### WHAT IS REQUIRED
Write out the data lines as a numbered list, omitting blank lines, starting at the line containing "pose: elev=189.1 azim=262.7" and ending at the line containing "Dot at: (235, 276)".

### EXERCISE DATA
## BEGIN

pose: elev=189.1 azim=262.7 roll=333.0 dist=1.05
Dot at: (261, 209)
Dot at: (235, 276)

## END
## BEGIN

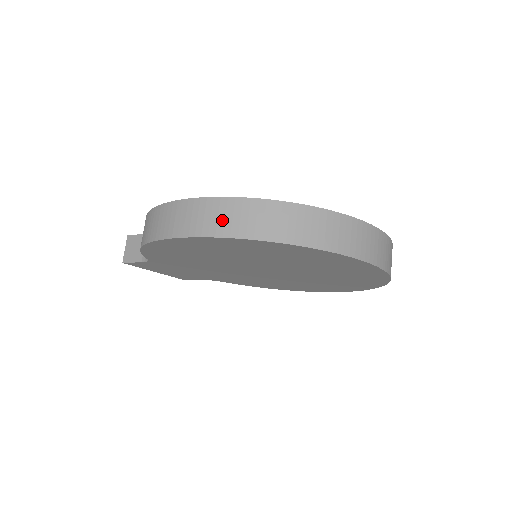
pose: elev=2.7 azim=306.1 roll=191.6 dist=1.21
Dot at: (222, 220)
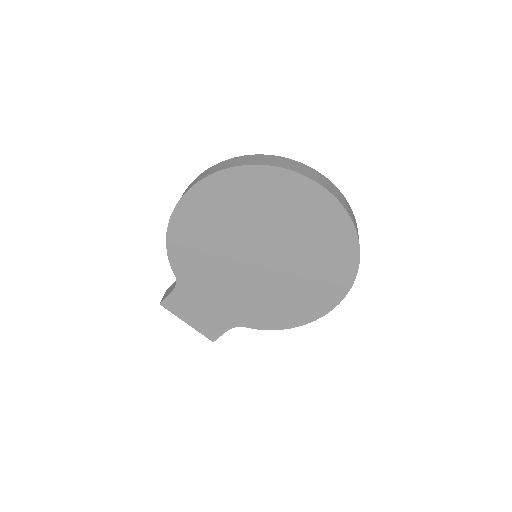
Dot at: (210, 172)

## END

### TASK ANSWER
1. pose: elev=189.1 azim=262.7 roll=333.0 dist=1.05
2. Dot at: (261, 209)
3. Dot at: (235, 276)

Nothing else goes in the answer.